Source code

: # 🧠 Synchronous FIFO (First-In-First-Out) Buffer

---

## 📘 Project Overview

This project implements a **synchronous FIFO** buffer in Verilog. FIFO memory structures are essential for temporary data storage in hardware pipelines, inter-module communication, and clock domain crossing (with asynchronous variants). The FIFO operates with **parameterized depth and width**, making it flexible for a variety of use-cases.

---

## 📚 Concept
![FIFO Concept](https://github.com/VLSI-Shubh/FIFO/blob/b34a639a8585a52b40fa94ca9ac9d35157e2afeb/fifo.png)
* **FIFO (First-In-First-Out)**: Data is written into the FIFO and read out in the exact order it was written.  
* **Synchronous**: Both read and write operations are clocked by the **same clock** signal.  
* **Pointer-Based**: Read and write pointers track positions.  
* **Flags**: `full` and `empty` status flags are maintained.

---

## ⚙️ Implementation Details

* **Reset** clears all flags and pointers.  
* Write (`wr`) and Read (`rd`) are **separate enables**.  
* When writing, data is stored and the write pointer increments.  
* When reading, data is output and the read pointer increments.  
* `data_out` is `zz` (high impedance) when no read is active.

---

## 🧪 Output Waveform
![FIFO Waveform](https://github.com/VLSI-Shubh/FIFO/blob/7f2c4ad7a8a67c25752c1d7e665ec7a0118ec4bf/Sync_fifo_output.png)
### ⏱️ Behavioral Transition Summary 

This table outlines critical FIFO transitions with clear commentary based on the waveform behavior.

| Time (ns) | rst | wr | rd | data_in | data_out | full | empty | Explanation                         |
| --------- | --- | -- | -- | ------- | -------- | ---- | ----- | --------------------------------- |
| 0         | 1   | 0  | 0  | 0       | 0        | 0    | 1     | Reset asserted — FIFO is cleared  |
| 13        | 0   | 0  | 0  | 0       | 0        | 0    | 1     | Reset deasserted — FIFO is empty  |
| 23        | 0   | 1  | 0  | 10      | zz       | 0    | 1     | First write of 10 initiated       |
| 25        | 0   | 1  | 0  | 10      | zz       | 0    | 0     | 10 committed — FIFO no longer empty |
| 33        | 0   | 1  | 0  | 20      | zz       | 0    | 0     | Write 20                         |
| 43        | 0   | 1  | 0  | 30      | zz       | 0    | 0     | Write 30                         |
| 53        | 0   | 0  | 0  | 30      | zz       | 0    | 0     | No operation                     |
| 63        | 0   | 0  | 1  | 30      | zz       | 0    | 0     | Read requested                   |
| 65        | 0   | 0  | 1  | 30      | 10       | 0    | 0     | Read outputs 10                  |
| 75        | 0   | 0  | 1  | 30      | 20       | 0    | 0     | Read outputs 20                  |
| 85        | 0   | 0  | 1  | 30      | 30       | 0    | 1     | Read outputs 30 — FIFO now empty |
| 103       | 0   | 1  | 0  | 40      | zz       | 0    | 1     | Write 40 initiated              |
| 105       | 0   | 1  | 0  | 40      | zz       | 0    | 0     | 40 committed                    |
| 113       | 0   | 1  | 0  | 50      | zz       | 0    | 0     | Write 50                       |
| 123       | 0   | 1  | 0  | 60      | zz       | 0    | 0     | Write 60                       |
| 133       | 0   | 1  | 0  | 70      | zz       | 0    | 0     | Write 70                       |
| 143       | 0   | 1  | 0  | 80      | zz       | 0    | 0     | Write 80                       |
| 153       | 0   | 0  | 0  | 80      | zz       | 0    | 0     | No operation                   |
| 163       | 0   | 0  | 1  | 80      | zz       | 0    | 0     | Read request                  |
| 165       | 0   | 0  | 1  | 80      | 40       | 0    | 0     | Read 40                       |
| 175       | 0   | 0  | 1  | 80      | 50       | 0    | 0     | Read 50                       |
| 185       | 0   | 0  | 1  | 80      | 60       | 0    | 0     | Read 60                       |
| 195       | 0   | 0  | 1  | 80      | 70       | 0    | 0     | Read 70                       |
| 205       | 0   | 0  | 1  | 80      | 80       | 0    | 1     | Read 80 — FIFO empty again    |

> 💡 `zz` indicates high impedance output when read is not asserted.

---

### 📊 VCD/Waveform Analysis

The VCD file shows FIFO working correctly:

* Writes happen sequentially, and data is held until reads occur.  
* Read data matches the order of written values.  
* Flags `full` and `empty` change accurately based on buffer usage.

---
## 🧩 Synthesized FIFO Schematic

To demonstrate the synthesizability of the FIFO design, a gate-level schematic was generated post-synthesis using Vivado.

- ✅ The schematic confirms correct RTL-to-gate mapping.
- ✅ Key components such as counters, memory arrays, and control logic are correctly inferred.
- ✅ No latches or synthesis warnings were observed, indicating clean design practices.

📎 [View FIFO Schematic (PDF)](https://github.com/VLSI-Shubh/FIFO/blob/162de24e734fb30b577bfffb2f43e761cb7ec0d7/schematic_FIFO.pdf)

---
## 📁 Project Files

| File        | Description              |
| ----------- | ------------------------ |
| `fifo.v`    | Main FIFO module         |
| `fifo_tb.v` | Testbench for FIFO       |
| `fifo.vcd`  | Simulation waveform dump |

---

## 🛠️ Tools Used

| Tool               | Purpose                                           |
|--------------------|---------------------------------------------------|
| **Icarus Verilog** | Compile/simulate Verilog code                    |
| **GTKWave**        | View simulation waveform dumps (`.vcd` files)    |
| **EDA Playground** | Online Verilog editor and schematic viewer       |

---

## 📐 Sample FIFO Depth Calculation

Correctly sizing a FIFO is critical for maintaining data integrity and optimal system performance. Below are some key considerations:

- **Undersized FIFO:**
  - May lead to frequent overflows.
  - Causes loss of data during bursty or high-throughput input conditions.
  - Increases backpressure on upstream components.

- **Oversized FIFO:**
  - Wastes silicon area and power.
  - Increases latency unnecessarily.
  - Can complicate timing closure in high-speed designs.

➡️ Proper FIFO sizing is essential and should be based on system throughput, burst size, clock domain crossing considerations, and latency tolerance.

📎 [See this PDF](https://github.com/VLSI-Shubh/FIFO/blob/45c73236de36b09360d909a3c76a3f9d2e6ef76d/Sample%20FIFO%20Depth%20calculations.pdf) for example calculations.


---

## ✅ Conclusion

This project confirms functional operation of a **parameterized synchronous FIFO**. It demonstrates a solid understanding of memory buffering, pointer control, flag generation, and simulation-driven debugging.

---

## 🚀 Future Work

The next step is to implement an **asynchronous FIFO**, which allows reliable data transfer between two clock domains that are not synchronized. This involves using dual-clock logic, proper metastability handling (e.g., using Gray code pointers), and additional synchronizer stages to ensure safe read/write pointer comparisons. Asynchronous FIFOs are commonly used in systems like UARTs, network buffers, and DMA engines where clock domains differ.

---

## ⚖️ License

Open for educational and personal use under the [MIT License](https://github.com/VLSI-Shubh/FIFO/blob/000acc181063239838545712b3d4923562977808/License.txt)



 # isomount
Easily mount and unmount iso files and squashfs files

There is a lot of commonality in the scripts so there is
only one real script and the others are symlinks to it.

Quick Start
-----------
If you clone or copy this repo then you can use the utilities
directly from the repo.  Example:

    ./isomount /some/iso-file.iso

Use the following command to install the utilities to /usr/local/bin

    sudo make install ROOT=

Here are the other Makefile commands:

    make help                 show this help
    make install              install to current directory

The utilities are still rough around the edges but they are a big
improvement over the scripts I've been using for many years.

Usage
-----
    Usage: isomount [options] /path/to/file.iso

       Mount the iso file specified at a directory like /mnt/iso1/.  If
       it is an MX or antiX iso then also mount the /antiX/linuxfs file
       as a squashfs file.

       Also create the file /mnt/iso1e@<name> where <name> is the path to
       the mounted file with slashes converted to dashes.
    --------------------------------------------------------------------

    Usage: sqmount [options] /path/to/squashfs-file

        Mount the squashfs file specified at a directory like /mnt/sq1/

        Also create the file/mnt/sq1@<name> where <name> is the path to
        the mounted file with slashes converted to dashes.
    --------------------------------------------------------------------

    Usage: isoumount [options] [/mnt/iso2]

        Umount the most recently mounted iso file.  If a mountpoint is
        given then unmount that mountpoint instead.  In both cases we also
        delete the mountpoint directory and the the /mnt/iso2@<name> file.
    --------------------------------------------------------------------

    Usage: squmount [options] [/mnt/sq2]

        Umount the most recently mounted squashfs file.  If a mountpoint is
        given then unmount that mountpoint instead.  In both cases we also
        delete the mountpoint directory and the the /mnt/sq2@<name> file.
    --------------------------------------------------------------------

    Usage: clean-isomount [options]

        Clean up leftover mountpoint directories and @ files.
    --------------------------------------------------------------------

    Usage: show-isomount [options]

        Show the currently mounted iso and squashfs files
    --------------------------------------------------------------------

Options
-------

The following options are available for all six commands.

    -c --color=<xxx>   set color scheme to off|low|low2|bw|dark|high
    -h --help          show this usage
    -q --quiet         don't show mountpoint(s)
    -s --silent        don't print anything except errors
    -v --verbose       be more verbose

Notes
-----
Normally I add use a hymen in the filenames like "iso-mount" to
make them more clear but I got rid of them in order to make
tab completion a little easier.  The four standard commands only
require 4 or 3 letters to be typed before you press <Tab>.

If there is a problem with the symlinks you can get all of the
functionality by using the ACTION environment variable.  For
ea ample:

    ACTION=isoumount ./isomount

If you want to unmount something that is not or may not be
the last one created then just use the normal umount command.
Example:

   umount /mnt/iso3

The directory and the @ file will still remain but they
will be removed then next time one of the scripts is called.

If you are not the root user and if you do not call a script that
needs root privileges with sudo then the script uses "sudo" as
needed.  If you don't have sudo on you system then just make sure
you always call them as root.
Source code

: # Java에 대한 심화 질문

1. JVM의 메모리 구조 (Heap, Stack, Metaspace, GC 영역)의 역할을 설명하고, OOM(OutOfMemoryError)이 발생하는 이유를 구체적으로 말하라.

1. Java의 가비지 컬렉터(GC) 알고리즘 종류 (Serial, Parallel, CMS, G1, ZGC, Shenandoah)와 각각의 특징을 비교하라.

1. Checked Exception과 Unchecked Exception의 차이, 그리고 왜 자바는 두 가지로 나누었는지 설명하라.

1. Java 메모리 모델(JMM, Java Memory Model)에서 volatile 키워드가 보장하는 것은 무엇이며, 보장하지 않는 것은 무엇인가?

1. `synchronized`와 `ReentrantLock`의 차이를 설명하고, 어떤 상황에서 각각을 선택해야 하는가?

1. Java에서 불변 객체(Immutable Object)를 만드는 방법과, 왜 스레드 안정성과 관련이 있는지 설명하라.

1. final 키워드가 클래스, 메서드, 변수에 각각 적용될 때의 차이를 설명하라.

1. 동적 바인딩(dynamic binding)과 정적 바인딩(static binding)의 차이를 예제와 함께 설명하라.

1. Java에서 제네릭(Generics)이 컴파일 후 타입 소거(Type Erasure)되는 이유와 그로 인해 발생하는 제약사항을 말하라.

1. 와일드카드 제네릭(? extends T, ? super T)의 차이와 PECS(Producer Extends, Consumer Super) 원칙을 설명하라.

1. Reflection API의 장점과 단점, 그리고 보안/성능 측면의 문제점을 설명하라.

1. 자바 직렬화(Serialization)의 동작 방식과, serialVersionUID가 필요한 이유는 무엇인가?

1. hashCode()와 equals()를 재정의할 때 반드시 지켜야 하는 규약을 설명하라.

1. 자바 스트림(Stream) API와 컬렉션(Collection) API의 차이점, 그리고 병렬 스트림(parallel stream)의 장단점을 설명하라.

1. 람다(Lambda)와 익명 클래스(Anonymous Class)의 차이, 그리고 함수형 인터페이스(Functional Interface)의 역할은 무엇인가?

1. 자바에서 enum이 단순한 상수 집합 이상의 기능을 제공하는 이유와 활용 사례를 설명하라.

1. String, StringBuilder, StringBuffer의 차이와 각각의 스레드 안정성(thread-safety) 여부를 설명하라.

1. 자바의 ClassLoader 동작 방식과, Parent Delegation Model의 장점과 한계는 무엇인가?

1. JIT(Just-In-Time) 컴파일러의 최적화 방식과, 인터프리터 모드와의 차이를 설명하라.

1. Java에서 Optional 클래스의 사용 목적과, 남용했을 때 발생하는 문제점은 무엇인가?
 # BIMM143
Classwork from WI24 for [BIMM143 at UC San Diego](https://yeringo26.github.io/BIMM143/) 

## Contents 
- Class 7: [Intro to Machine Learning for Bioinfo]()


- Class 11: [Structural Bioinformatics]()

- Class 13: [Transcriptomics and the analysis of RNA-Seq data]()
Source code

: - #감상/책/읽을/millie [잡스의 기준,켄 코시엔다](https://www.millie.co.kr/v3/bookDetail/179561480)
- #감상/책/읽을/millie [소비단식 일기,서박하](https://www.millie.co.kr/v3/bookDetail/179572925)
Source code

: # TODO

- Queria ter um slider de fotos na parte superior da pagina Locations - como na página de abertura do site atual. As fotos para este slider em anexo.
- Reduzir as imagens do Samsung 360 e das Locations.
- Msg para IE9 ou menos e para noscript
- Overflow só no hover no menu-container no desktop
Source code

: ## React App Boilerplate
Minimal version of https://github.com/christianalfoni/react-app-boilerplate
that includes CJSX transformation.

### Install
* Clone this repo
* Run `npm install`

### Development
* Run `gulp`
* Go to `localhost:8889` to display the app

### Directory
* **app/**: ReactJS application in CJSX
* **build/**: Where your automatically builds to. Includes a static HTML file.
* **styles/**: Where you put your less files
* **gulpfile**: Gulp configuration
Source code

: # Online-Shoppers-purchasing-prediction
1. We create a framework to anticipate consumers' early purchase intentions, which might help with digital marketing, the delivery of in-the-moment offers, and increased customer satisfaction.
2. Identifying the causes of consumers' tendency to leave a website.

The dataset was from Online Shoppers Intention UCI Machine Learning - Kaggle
::::::::
Exercise prompt: When you reach the line in the material above that holds "only one real", begin reproducing lines exactly, and stop after the line that holds "Also create the file /mnt/iso1e@<name>".

Answer to this exercise:
only one real script and the others are symlinks to it.

Quick Start
-----------
If you clone or copy this repo then you can use the utilities
directly from the repo.  Example:

    ./isomount /some/iso-file.iso

Use the following command to install the utilities to /usr/local/bin

    sudo make install ROOT=

Here are the other Makefile commands:

    make help                 show this help
    make install              install to current directory

The utilities are still rough around the edges but they are a big
improvement over the scripts I've been using for many years.

Usage
-----
    Usage: isomount [options] /path/to/file.iso

       Mount the iso file specified at a directory like /mnt/iso1/.  If
       it is an MX or antiX iso then also mount the /antiX/linuxfs file
       as a squashfs file.

       Also create the file /mnt/iso1e@<name> where <name> is the path to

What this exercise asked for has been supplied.